> _Saved data entries_
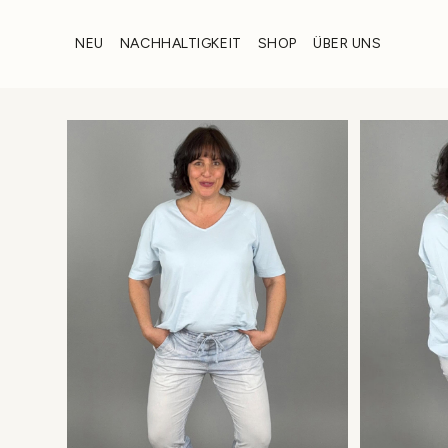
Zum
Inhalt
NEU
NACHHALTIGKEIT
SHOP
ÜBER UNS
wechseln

* * *

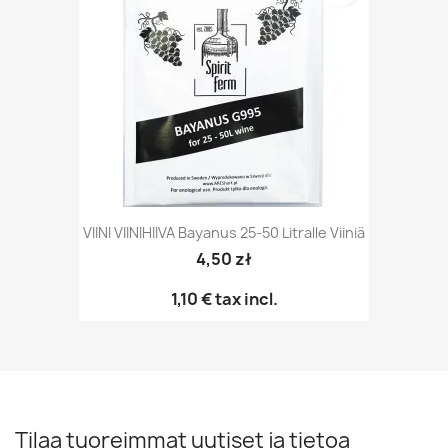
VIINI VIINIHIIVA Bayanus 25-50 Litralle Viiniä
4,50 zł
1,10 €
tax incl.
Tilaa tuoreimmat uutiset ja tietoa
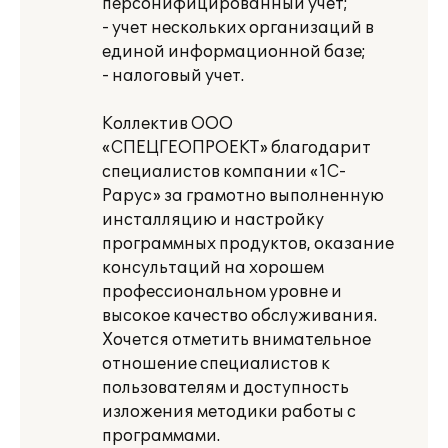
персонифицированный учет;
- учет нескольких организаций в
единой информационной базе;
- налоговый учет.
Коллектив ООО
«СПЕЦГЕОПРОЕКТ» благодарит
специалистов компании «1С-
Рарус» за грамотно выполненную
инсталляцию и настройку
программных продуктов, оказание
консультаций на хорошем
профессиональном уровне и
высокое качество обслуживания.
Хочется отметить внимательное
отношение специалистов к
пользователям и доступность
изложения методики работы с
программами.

> _EXERCISE AIM_
Please recast the lines from the one containing "VIINI VIINIHIIVA Bayanus" through the one containing "Tilaa tuoreimmat uutiset ja tietoa", inclusive, as a Markdown table with the columns Row and Line. Number each row and leave out any blank lines.

> _SOLUTION BELOW_
| Row | Line |
|---|---|
| 1 | VIINI VIINIHIIVA Bayanus 25-50 Litralle Viiniä |
| 2 | 4,50 zł |
| 3 | 1,10 € |
| 4 | tax incl. |
| 5 | Tilaa tuoreimmat uutiset ja tietoa |